The clinical studies described above are directly related to the treatment of diarrhoea. Although they have been published in English and Russian, they were carried out in the former USSR countries. This is hardly surprising taking into account that the original material, polymethylsiloxane (Enterosgel), was invented in the USSR in late 1980s, and registered as a medical agent for oral use under the name of Enterosgel in CIS countries. In general, intestinal sorbents in the USSR were used at a massive scale compared to the EU and other developed countries. Only latest clinical trials reported in the last 3-4 years have been reviewed here, the earlier clinical and pre-clinical studies were reviewed in Nikolaev, 2010; Nikolaev, 2011*). It is also important to note that the CIS countries effectively adopted the British system of approving the use of medicines, with the same or very similar strict regulations, and the results of the clinical trials can be accepted at their face value.
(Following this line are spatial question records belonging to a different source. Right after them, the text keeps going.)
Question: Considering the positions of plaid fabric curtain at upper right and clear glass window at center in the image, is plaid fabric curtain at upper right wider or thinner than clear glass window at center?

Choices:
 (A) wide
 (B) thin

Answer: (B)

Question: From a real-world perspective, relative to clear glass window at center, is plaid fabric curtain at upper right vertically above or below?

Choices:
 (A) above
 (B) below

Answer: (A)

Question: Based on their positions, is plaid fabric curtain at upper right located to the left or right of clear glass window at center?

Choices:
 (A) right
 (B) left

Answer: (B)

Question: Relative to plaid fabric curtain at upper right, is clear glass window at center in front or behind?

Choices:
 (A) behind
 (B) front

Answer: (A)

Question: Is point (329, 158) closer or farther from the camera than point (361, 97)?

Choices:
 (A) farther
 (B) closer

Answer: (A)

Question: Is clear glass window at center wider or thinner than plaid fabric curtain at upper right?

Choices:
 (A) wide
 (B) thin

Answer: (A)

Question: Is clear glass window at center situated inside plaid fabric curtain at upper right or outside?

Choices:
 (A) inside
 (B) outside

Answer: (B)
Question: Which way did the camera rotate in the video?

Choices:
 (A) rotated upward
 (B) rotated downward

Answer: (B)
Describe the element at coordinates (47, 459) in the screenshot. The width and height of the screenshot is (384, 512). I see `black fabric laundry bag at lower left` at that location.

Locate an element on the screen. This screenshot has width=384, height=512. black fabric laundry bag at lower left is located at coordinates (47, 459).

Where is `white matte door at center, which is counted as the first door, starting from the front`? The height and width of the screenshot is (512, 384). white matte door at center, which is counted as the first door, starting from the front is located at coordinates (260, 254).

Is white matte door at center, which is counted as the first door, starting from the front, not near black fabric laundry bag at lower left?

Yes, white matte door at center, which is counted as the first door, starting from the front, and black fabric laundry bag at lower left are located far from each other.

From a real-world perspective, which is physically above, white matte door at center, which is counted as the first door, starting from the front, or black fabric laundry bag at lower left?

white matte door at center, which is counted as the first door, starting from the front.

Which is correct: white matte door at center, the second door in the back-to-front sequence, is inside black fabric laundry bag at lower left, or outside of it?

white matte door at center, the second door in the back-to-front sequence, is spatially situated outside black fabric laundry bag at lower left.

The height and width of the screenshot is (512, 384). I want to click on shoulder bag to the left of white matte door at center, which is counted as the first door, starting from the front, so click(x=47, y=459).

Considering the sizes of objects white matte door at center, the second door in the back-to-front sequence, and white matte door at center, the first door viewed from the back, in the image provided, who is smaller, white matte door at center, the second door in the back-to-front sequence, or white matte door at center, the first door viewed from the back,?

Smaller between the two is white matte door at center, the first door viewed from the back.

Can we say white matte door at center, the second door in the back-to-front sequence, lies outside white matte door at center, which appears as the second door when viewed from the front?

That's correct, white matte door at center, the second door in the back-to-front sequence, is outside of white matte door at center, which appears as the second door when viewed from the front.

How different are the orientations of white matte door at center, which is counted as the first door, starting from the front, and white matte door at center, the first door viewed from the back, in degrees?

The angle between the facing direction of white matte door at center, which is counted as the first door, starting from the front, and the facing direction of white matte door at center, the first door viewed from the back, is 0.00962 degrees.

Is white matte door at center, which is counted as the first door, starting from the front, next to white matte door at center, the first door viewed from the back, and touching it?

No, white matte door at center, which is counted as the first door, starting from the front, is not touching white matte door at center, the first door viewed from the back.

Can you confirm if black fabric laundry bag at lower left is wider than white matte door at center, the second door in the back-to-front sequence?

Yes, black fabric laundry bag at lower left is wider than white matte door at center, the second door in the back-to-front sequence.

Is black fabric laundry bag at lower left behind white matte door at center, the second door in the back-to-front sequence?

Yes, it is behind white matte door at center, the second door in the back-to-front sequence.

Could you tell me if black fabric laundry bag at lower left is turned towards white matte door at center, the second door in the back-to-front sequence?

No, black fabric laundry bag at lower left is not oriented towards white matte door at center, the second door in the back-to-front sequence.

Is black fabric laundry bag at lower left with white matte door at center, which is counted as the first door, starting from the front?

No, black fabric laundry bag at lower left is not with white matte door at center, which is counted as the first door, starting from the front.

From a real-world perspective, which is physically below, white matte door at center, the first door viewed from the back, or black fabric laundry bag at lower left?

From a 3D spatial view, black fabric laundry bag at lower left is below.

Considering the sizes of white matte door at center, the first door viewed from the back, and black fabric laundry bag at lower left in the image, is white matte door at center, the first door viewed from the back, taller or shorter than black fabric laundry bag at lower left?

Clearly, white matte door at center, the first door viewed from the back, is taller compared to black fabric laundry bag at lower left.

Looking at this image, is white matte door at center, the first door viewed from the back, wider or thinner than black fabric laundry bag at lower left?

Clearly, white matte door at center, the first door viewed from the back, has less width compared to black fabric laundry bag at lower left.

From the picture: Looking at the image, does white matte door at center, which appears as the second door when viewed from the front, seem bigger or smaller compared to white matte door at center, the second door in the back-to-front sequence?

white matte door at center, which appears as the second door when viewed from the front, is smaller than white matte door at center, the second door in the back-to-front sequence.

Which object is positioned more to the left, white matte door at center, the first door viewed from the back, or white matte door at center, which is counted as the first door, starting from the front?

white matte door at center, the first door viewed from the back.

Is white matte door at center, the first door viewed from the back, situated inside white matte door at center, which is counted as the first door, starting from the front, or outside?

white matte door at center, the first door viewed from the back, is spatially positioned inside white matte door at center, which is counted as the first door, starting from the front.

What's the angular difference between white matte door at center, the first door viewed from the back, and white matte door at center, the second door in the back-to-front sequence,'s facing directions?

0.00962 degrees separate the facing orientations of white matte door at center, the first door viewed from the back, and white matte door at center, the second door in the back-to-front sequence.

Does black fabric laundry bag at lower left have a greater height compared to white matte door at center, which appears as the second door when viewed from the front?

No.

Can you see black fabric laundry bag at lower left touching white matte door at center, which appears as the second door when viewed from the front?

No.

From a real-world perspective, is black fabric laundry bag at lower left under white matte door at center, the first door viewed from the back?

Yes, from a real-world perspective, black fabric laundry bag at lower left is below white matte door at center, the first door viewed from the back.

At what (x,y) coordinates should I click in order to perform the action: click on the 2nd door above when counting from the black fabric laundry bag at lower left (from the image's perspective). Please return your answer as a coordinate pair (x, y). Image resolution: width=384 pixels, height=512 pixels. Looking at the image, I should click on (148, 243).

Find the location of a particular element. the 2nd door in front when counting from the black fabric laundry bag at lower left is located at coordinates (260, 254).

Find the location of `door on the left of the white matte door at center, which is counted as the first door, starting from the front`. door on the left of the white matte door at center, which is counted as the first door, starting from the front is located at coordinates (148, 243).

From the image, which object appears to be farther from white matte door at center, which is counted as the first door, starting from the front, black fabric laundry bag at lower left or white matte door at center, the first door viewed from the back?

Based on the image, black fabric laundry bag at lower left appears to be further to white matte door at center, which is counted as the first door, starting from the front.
Intestinal adsorbents were considered medicines, and their approval for clinical use in CIS countries means that they had to undergo relevant safety and toxicology studies (toxicity, genotoxicity, teratogenicity, mutagenicity, carcinogenicity), animal trials, pre-clinical and clinical trials before their approval for use. The same ethics rules as those used in the EU, are applied in CIS countries.